Provided passage:
================================
- Utah lawmakers advance a bill requiring annual water-use reports.
- Facilities could face ten thousand dollars per day in fines for noncompliance.
- State will publish water-use totals without identifying individual companies.
- Conservation groups support the proposal during its first legislative review.
- Bill responds to growing concern over water demands from data centers.
Monday, November 24, 2025 — Utah legislators are moving forward with a proposal that would require data centers to report their yearly water use to the state. The bill, sponsored by Representative Jill Koford of Ogden, would impose fines of ten thousand dollars per day on centers that do not disclose their water consumption. Supporters say the measure would give officials in the Division of Water Rights a clearer picture of how much water these large facilities divert, consume, and discharge.
While the state would release water-use numbers publicly, it would remove company identifiers to protect business information. Koford noted that water demands vary significantly among centers, pointing to the National Security Agency facility in Bluffdale and a low-water-use operation in West Jordan as examples. Conservation advocates backed the proposal, and no opposition was reported during the initial committee hearing. Lawmakers say the effort reflects growing attention to the substantial cooling needs of data centers, which can use millions of gallons of water per day, and parallels similar legislative discussions in several other states.
The following report is republished from the Utah News Dispatch
under the Creative Commons license CC BY-NC-ND 4.0.
Thirsty data centers would have to report water use under Utah bill
by Annie Knox, Utah News Dispatch
November 21, 2025
Utah’s data centers would have to report to the state how much water they’re using every year under a proposal advancing at the state Legislature.
The vast centers housing rows of servers would have to pay up if they don’t disclose water use, said Rep. Jill Koford, R-Ogden. The bill she’s sponsoring
would fine them $10,000 for every day they’re out of compliance.
“We’re very serious about protecting Utah water and making sure that we’re using it wisely,” Koford said.
A legislative water development panel
agreed, voting unanimously Thursday to send the proposal to the full House for consideration. State lawmakers convene for the 2026 legislative session in January.
================================
[Extracted records]
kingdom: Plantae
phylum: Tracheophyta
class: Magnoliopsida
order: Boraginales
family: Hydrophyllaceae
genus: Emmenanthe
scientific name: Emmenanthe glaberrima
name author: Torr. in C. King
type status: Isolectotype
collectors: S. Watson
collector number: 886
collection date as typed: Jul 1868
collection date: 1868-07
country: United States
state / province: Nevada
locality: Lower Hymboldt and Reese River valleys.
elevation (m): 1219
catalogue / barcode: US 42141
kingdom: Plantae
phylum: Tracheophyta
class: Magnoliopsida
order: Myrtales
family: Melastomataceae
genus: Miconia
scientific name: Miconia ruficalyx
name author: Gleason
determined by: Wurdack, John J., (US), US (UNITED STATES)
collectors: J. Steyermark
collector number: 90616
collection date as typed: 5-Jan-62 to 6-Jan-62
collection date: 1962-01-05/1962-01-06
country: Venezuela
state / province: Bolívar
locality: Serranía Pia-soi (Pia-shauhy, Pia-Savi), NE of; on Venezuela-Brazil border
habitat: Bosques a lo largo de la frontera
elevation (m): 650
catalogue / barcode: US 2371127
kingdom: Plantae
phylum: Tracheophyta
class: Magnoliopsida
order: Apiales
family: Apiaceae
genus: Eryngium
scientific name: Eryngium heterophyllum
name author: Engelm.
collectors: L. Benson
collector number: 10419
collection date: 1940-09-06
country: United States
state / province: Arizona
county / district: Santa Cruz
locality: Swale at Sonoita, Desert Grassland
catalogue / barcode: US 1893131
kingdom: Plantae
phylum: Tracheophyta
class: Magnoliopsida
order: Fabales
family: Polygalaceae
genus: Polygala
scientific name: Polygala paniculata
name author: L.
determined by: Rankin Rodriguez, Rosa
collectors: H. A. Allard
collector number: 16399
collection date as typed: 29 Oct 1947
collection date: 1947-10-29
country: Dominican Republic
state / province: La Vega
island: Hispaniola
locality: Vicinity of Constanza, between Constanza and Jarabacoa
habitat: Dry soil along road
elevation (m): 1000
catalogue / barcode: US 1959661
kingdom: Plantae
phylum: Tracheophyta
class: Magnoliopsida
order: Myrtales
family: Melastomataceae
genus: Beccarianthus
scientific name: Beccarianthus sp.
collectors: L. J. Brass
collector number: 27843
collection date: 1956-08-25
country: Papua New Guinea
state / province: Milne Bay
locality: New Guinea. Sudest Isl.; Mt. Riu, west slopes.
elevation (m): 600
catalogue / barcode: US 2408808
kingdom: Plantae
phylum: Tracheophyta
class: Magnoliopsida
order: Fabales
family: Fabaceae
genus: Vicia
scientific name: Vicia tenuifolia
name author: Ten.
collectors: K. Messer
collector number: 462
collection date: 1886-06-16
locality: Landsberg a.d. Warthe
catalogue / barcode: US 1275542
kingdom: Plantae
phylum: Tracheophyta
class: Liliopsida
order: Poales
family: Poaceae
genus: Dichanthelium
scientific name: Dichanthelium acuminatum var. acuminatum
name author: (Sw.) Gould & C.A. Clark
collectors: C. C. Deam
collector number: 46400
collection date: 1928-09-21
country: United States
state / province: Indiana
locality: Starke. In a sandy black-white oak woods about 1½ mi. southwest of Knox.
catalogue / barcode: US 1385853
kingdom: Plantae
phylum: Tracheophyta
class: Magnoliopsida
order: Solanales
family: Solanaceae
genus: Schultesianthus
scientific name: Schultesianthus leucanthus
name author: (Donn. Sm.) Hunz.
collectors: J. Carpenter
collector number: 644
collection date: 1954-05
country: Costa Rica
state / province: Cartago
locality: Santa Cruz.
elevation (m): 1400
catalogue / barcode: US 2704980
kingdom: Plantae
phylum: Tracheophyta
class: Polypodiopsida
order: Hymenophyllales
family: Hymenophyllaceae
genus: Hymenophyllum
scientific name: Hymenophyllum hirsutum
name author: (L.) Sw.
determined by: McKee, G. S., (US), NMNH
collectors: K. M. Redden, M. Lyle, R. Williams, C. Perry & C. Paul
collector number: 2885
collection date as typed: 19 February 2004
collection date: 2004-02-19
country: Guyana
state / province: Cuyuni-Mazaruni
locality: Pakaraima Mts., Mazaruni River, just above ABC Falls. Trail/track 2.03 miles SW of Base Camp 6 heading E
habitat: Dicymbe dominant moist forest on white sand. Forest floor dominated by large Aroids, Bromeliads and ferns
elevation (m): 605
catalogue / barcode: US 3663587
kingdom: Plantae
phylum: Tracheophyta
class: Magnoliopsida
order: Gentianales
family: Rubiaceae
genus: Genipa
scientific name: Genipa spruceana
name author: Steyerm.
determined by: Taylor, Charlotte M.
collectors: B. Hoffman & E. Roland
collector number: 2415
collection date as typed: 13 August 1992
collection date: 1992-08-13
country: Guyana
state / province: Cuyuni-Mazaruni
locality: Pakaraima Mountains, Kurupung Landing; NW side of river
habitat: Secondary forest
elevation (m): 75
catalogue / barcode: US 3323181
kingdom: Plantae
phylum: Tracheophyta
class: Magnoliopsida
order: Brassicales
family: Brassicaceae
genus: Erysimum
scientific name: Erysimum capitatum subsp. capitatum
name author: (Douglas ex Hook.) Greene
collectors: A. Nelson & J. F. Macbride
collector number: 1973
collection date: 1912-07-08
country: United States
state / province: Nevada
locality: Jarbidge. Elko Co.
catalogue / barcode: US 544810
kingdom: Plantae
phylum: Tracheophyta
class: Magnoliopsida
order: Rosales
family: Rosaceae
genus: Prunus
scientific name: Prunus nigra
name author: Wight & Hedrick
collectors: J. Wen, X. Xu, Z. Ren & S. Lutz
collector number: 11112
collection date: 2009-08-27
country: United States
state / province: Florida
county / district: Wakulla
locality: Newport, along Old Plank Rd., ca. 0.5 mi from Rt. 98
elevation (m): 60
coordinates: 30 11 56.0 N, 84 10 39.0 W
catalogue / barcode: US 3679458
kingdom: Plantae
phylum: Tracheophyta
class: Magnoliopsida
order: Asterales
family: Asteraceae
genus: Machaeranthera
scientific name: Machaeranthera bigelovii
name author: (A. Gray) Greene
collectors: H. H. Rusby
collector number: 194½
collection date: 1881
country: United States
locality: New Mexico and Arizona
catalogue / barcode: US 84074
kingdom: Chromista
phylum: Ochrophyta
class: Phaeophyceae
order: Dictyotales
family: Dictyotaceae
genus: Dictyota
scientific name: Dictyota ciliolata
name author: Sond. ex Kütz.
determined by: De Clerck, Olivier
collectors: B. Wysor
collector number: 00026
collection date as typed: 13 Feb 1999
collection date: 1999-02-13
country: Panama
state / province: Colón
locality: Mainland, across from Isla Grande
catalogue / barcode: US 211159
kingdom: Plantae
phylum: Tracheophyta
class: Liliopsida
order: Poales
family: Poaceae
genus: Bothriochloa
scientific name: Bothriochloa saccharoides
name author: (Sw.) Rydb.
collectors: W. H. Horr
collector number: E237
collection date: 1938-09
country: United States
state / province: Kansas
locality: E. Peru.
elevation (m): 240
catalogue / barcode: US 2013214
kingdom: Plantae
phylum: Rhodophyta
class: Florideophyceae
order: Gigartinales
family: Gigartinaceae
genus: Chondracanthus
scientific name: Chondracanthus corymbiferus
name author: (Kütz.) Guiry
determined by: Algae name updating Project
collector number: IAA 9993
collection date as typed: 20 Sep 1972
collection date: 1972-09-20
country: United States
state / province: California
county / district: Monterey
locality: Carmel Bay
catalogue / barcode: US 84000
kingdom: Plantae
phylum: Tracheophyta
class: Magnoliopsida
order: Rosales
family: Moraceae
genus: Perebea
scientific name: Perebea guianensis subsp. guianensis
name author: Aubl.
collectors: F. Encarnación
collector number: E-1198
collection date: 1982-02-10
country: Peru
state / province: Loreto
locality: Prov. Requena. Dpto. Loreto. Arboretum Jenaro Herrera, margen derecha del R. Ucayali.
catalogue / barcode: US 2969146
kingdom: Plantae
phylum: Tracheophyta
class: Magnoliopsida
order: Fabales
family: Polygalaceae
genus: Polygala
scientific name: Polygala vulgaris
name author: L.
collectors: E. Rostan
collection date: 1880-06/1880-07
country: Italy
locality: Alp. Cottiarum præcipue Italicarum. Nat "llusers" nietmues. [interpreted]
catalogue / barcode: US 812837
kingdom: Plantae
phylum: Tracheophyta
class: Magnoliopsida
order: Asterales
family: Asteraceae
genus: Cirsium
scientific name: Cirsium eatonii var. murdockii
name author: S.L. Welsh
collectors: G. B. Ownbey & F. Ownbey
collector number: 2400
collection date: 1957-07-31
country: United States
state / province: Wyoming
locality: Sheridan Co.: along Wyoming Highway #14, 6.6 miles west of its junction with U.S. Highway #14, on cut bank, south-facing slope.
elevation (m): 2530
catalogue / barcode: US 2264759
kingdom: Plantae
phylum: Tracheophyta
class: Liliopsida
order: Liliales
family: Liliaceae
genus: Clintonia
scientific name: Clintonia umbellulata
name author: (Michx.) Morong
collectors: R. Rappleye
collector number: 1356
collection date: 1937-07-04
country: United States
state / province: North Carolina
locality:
================================
Given task 1:
According to the article on Utah data centers' water use, which state division would gain a clearer picture of how much water these facilities divert, consume, and discharge?
Given task 2:
Reproduce the article on Utah data centers' water use word for word, from "A legislative water" up to and including "session in January.".

Expected output 1:
The Division of Water Rights.

Expected output 2:
A legislative water development panel
agreed, voting unanimously Thursday to send the proposal to the full House for consideration. State lawmakers convene for the 2026 legislative session in January.